People Matter

Data Scientist

Scipher Medicine

Scipher Medicine

Data Science
Waltham, MA, USA
Posted on Monday, May 27, 2024

About Us:

Scipher Medicine is a precision immunology company that uses AI and network science to match patients with the most effective therapies. Its flagship product, PrismRA, is a blood-based test that predicts whether a patient with RA is likely to respond to anti-TNF therapy. Scipher Medicine is also developing the Spectra platform, which can be used to discover and validate new drug targets for a variety of autoimmune diseases. The company has made significant progress in a short period of time, with its PrismRA test already being used by clinicians in the US and Europe, and its Spectra platform having the potential to revolutionize drug development for autoimmune diseases.

Job Description:

We're seeking a proactive and highly skilled Data Scientist with a background in Computer Science, Machine Learning (ML) or other computational sciences, coupled with expertise in Google Cloud Platform (GCP). As our Data Scientist, you will involve with design, development, and maintenance of our data ingestion and ML pipelines. This role demands a deep understanding of data automation, ETL operations, and data orchestration, particularly within the GCP environment. Additionally, you'll be responsible for model development across various domains, leveraging techniques like neural networks (NN), graph convolutional networks (GCN), random forests (RF), optimization, and feature selection methods.

Summary:

We're seeking a Data Scientist experienced in data ingestion for ML pipelines and proficient in leading model development across a range of techniques, including NN, GCN, RF, optimization, and feature selection methods. The ideal candidate will possess strong data engineering skills and hands-on experience with GCP services like Cloud Storage, BigQuery and Dataflow.

Key Responsibilities:

Develop and deploy advanced machine learning models on the GCP platform.
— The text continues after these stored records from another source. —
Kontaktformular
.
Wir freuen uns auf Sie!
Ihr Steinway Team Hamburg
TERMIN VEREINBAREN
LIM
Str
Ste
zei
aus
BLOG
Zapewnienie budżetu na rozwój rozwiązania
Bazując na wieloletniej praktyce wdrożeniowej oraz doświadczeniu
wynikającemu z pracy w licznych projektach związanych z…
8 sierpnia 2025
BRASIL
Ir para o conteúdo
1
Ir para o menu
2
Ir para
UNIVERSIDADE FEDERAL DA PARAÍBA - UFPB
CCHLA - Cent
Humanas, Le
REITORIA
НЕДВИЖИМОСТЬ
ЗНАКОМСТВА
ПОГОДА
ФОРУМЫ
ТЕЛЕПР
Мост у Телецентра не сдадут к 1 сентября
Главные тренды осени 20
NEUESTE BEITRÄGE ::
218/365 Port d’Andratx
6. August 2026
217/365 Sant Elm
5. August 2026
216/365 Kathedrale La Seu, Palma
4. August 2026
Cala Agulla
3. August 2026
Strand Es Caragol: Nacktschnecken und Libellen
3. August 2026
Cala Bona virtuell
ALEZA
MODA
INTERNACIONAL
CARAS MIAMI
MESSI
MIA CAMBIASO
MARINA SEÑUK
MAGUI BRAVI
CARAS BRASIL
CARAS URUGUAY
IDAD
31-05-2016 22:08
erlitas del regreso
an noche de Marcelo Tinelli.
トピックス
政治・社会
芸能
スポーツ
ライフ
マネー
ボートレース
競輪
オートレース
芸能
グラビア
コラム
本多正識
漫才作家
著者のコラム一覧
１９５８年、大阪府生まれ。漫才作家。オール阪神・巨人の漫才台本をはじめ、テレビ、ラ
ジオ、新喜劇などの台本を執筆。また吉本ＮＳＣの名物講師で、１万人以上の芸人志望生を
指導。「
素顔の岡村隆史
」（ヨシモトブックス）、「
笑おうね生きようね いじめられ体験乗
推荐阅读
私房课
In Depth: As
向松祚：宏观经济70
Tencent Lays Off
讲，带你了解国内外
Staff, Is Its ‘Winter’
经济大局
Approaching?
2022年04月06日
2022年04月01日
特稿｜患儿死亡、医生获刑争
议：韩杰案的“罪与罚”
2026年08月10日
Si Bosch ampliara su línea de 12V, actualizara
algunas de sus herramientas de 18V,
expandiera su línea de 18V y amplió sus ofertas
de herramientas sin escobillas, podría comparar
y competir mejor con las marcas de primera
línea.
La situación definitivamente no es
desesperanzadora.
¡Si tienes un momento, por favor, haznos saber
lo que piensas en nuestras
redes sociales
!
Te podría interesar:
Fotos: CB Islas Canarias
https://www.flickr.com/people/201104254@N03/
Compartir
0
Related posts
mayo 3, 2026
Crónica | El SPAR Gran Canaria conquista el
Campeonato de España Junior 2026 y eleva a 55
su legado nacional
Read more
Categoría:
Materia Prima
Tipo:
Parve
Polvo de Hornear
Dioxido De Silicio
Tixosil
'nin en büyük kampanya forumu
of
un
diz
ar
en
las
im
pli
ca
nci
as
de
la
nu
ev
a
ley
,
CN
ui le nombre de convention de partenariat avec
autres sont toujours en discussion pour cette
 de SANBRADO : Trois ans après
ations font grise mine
Collaborate closely with data scientists to translate Python-based data processing and analysis pipelines into scalable PySpark ETL processes suitable for deployment on cloud platforms such as AWS or GCP.

Conduct thorough data analysis and preprocessing to ensure data quality and reliability.

Implement a wide range of models, including but not limited to Neural Networks (NN), Graph Convolutional Networks (GCN), Random Forests (RF), and optimization algorithms.

Perform feature selection and engineering to enhance model performance and interpretability.

Utilize best practices in model development and optimization to achieve desired outcomes.

Evaluate and benchmark model performance using appropriate metrics and validation techniques.

Stay updated with the latest advancements in machine learning research and technologies.

Requirements:

PhD in Computer Science, Statistics, Mathematics, or a related quantitative field.

2+ years of experience in data engineering (including academic experience)

Proven experience in developing and deploying machine learning models, preferably in a commercial setting.

Strong understanding of various machine learning algorithms and techniques, such as Neural Networks, Graph Convolutional Networks, Random Forests, and optimization methods.

Excellent programming skills in languages such as Python or R.

Ability to work effectively in a collaborative, team-oriented environment.

Exceptional problem-solving and analytical abilities.

Excellent communication and presentation skills, with the ability to convey complex concepts to non-technical stakeholders.

Skills:

Machine Learning: Neural Networks, Graph Convolutional Networks, Random Forests, optimization algorithms.

Proficiency in data modeling and database design.

Strong programming skills, especially in languages such as Python.

Knowledge of Statistical Analysis, Data Preprocessing and Feature Engineering, Model Evaluation and Validation.

Strong analytical and problem-solving abilities.

Excellent communication and collaboration skills to work effectively with cross-functional teams.

To Apply:

If you are a highly motivated and results-driven data scientist with an eagerness to work with cutting-edge GCP services, we encourage you to apply. Join us in shaping the future by enabling data-driven decisions through our ML pipeline.

Additional Information:

As we embark on this exciting journey, we are committed to fostering an inclusive and diverse work environment. We are an equal opportunity employer and value diversity at our company. We do not discriminate on the basis of race, religion, color, national origin, gender, sexual orientation, age, marital status, veteran status, or disability status. Join us in this transformative project where you can contribute to cutting-edge data solutions while being a part of a culture that values and celebrates diversity.